BEGIN Data to examine

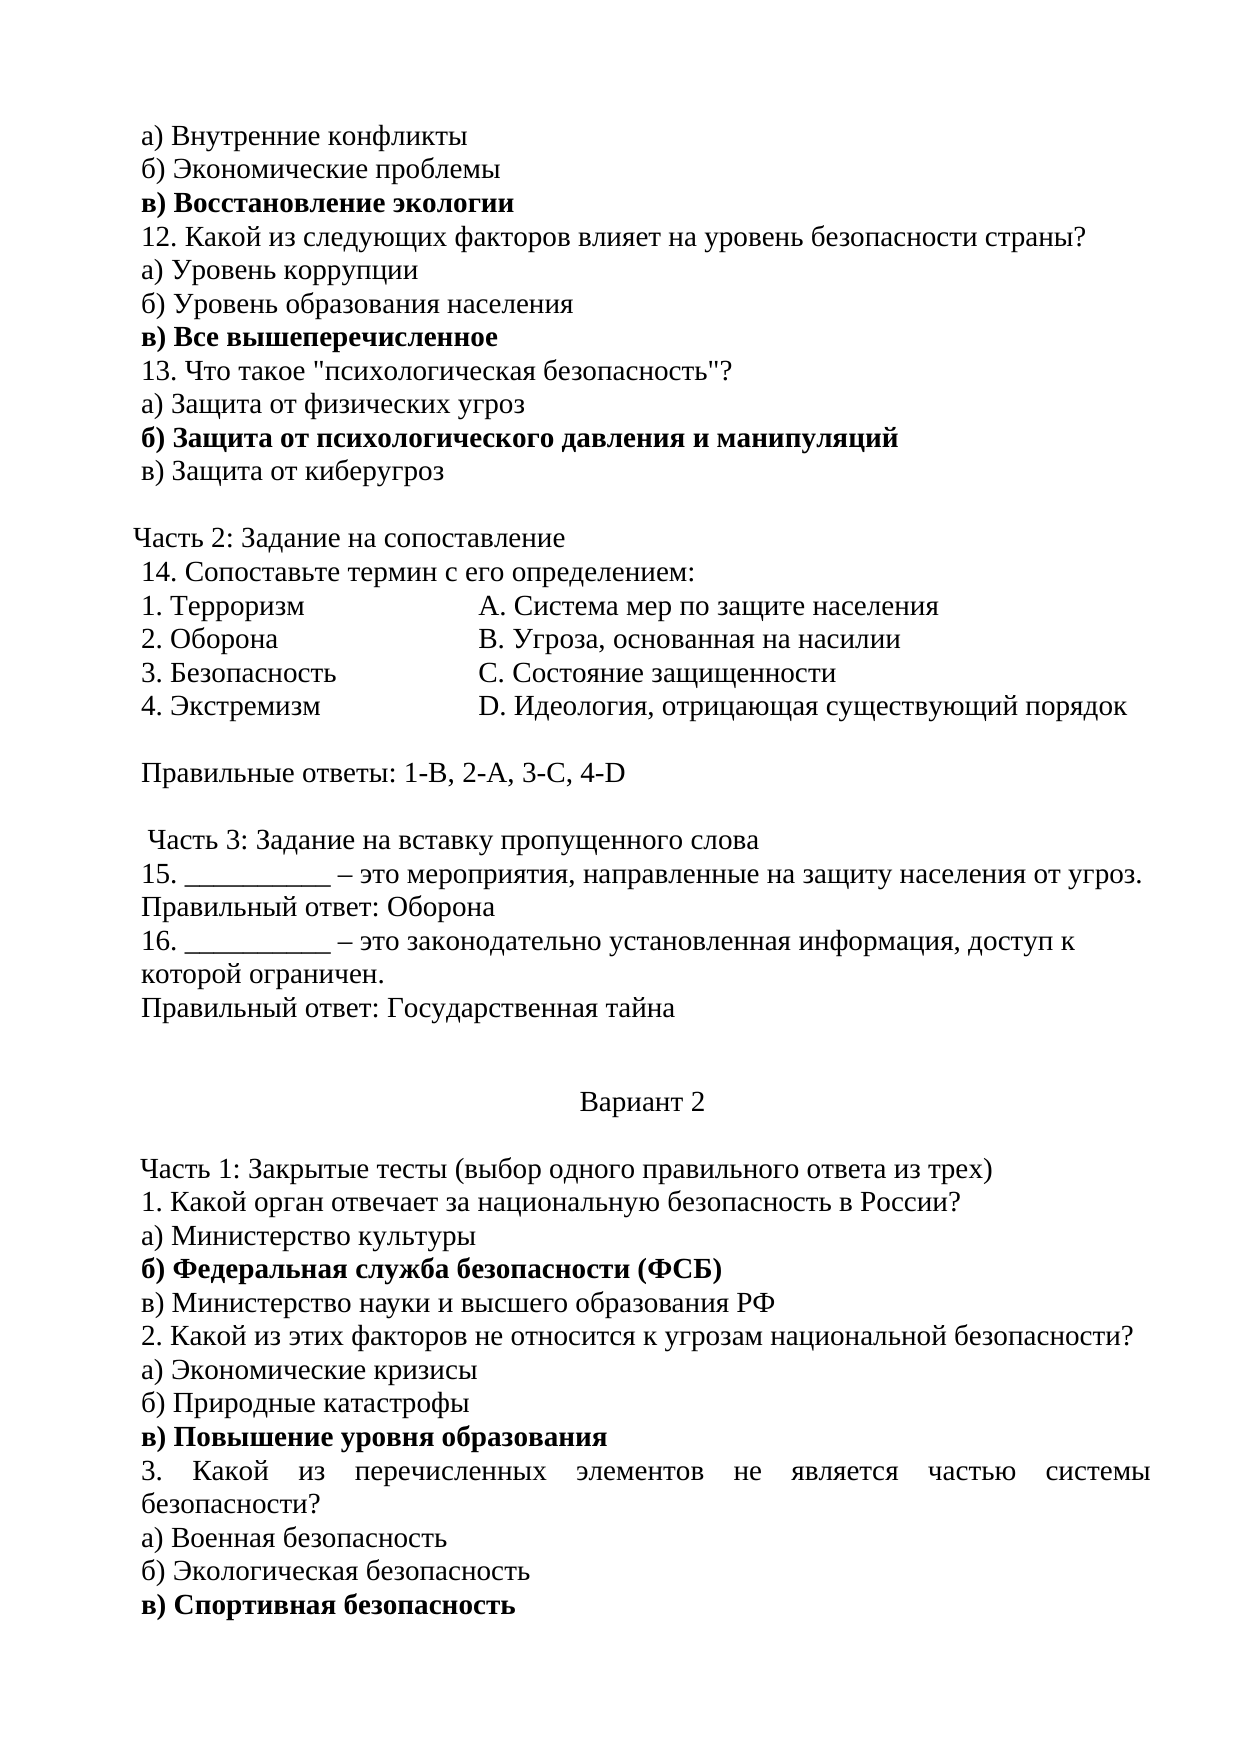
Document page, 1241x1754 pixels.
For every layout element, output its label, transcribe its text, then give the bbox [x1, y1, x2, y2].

END Data to examine
BEGIN Data to examine

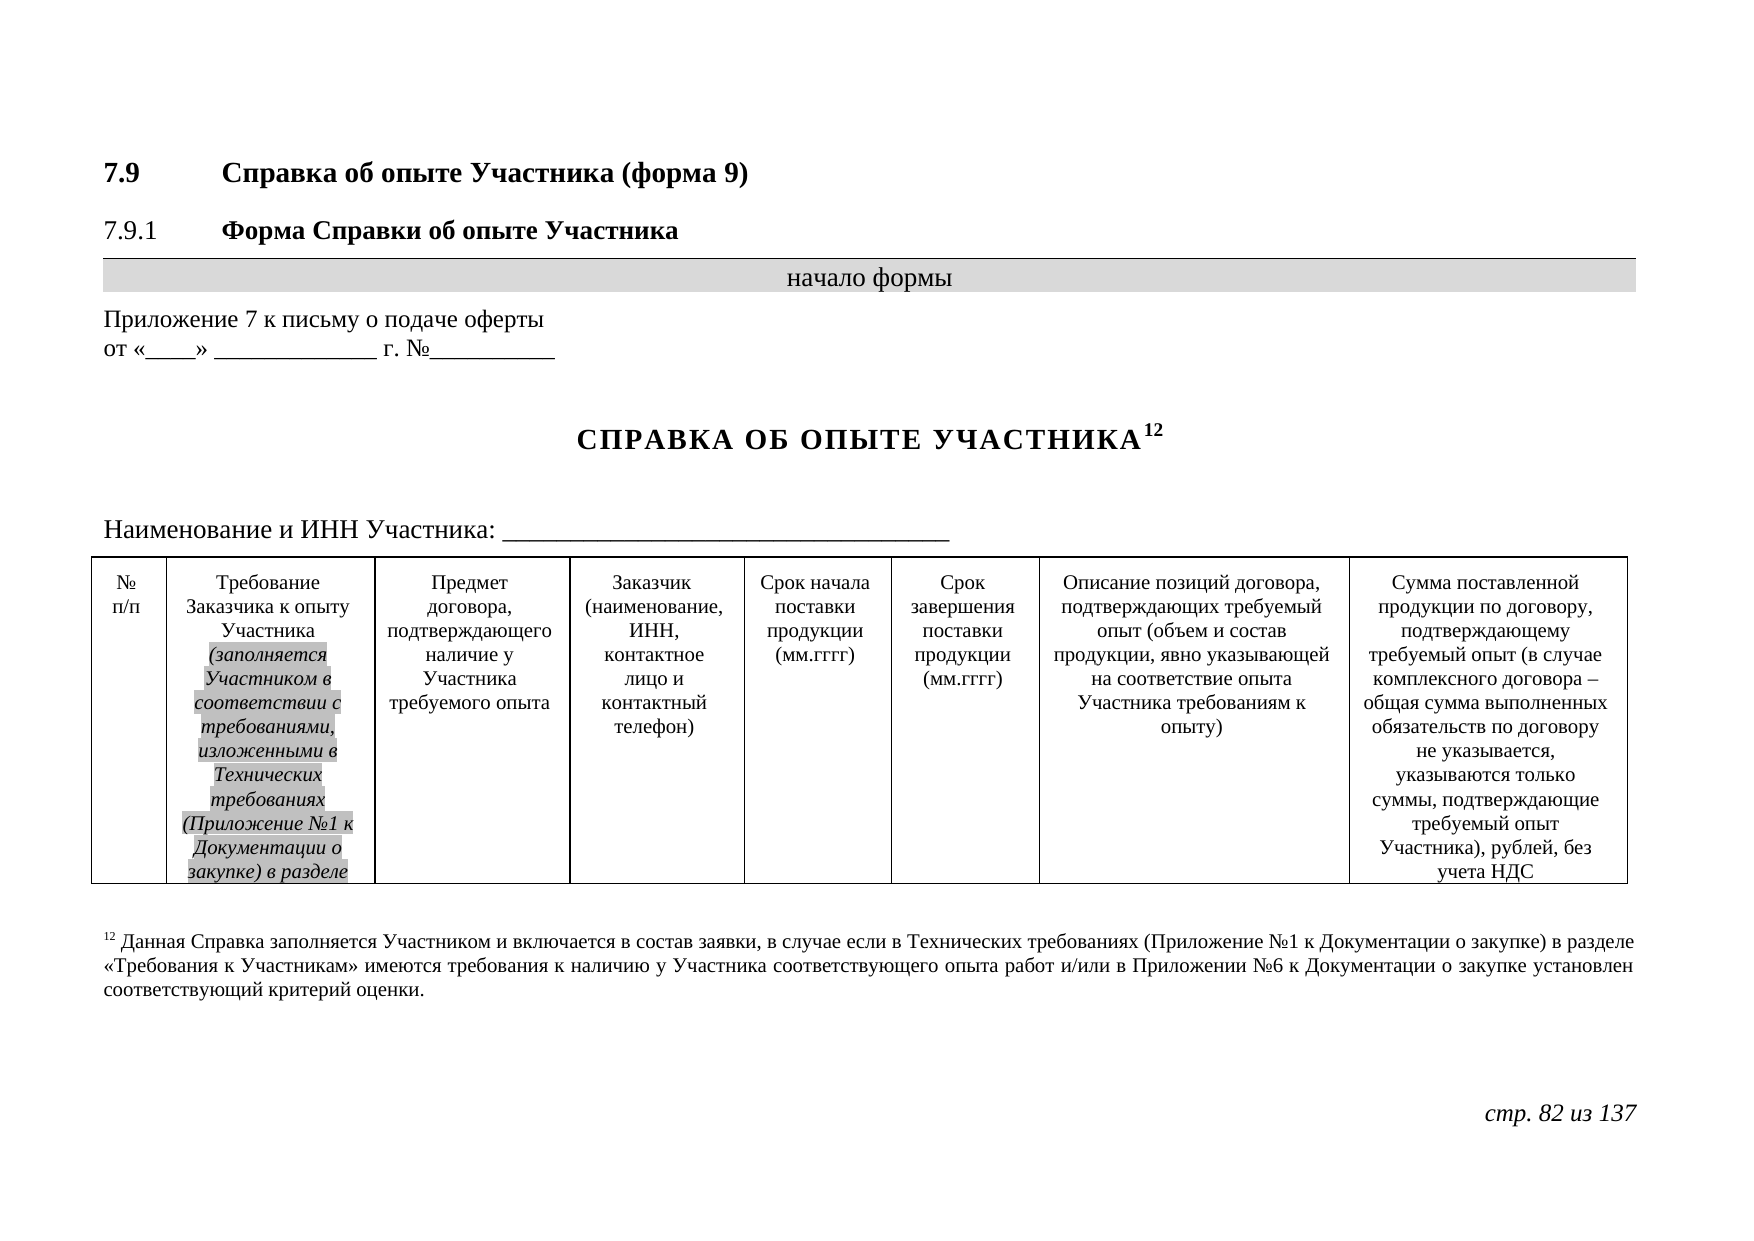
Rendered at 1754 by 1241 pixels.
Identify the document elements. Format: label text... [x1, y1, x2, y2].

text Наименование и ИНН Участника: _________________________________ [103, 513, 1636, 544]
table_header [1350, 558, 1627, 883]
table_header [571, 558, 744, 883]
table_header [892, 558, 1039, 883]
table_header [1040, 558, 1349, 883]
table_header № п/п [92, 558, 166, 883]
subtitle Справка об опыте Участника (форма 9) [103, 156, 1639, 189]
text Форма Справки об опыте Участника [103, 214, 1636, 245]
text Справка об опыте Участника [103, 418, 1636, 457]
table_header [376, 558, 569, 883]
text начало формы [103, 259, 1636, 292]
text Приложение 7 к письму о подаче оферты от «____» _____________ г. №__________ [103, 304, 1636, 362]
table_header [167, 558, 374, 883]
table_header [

END Data to examine
BEGIN Data to examine

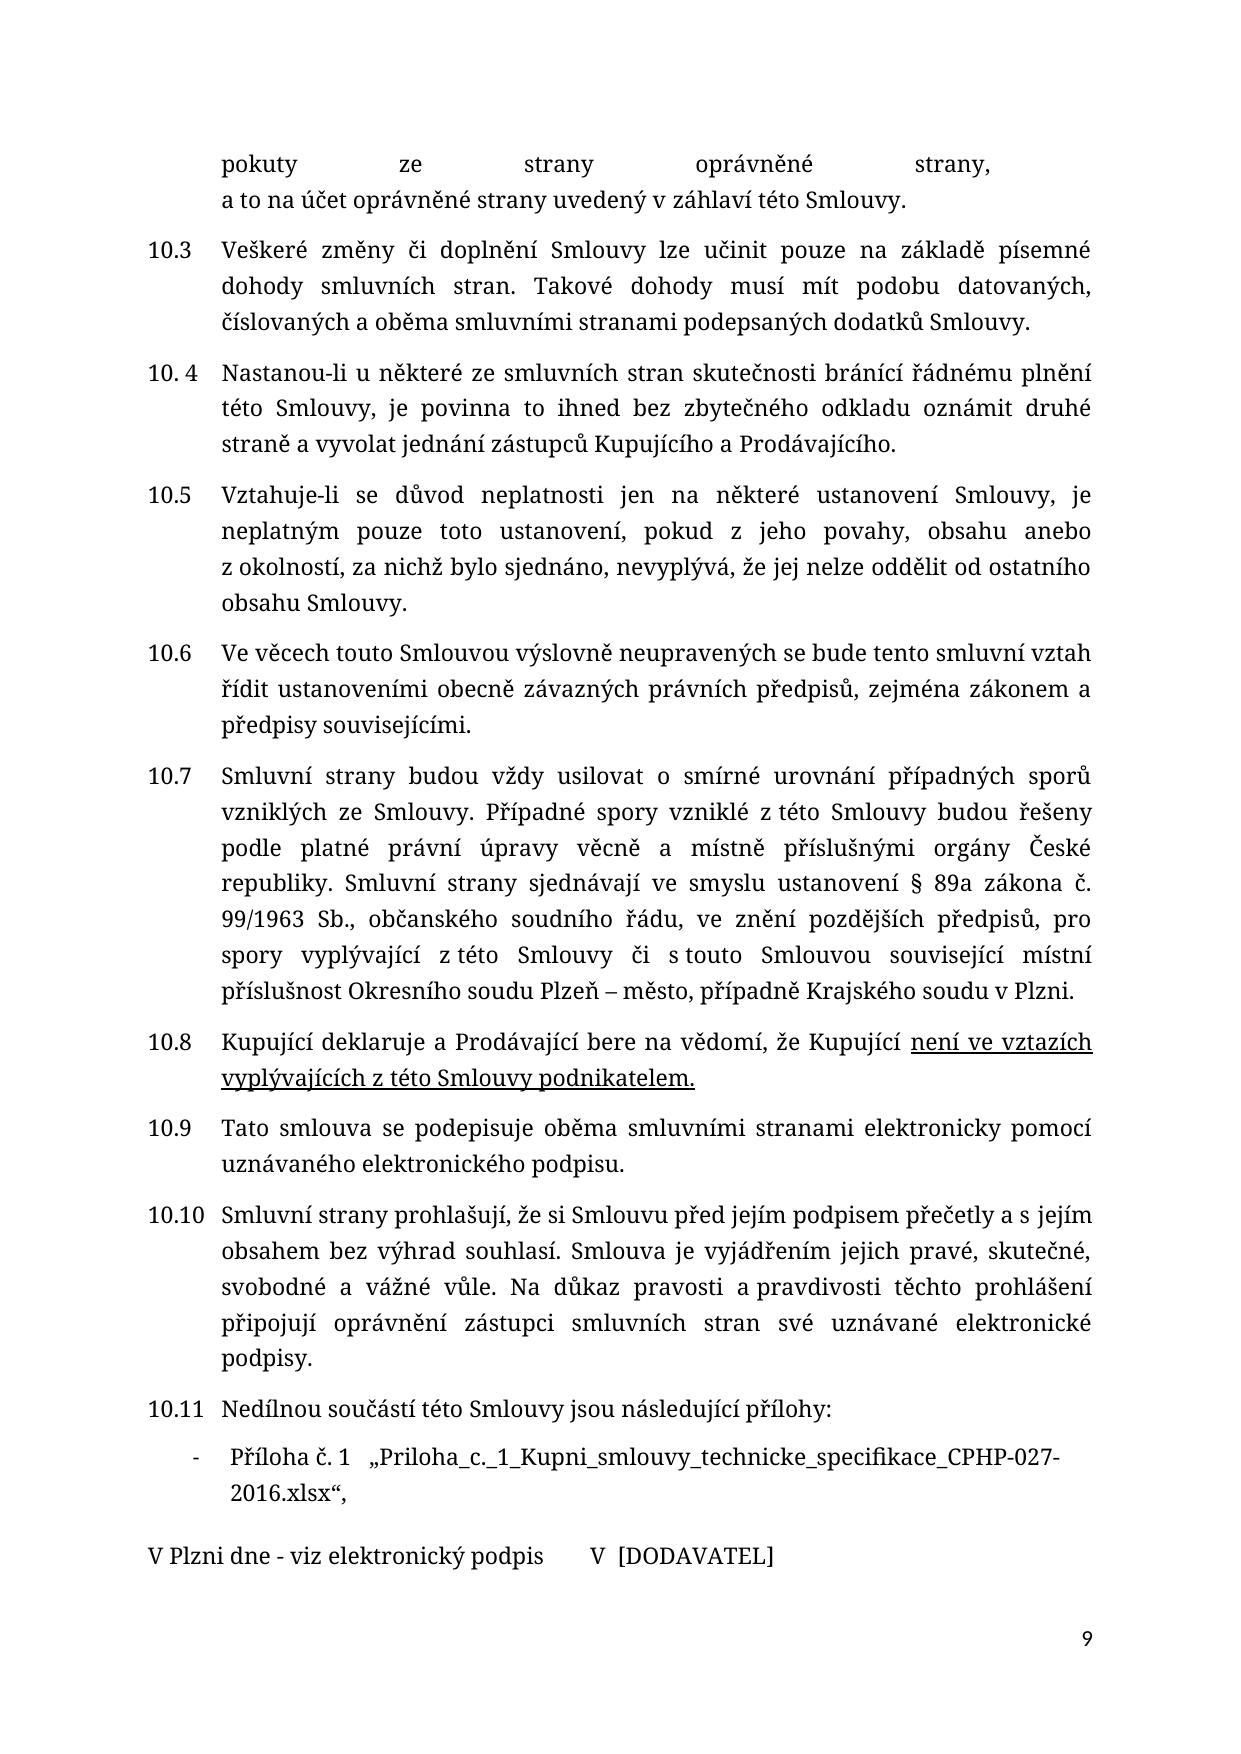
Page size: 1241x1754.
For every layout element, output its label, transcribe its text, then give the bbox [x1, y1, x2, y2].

END Data to examine

The task:
Spot every line in the entries that includes the word "pixels", and copy each one out.

Output below:
Document page, 1241x1754 pixels.
Rendered at 1754 by 1241 pixels.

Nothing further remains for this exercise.